Restate word for word the lines of the data below, from the first through the one that has "index pip: (1092, 803)".
···
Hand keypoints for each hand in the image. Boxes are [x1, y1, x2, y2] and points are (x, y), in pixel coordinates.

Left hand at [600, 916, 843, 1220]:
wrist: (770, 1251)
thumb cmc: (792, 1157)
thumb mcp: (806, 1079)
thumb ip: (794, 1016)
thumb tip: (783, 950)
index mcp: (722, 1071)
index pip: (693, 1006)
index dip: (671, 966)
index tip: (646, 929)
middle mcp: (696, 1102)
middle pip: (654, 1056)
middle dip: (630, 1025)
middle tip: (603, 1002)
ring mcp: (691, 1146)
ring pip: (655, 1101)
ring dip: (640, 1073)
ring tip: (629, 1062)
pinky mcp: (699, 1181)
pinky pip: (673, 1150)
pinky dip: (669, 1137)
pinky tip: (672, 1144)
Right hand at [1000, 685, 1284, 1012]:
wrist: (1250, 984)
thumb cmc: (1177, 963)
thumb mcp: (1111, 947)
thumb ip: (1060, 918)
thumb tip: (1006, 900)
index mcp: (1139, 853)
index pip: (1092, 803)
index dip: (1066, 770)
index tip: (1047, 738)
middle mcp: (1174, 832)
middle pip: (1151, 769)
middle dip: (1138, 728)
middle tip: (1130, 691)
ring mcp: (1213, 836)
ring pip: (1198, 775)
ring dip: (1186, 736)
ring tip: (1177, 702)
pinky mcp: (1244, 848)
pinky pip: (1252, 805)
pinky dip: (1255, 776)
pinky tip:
···
**RESULT BELOW**
Hand keypoints for each hand in the image. Boxes are [x1, y1, x2, y2] and points are (x, y), in pixel coordinates.

Left hand at [600, 916, 843, 1220]:
wrist: (770, 1251)
thumb cmc: (792, 1157)
thumb mcp: (806, 1079)
thumb ip: (794, 1016)
thumb tip: (783, 950)
index mcp: (722, 1071)
index pip: (693, 1006)
index dip: (671, 966)
index tip: (646, 929)
middle mcp: (696, 1102)
middle pip: (654, 1056)
middle dip: (630, 1025)
middle tip: (603, 1002)
ring mcp: (691, 1146)
ring pip: (655, 1101)
ring dip: (640, 1073)
ring tip: (629, 1062)
pinky mcp: (699, 1181)
pinky pip: (673, 1150)
pinky dip: (669, 1137)
pinky tip: (672, 1144)
Right hand at [1000, 685, 1284, 1012]:
wrist: (1250, 984)
thumb cmc: (1177, 963)
thumb mcp: (1111, 947)
thumb ip: (1060, 918)
thumb tip: (1006, 900)
index mcp: (1139, 853)
index pip: (1092, 803)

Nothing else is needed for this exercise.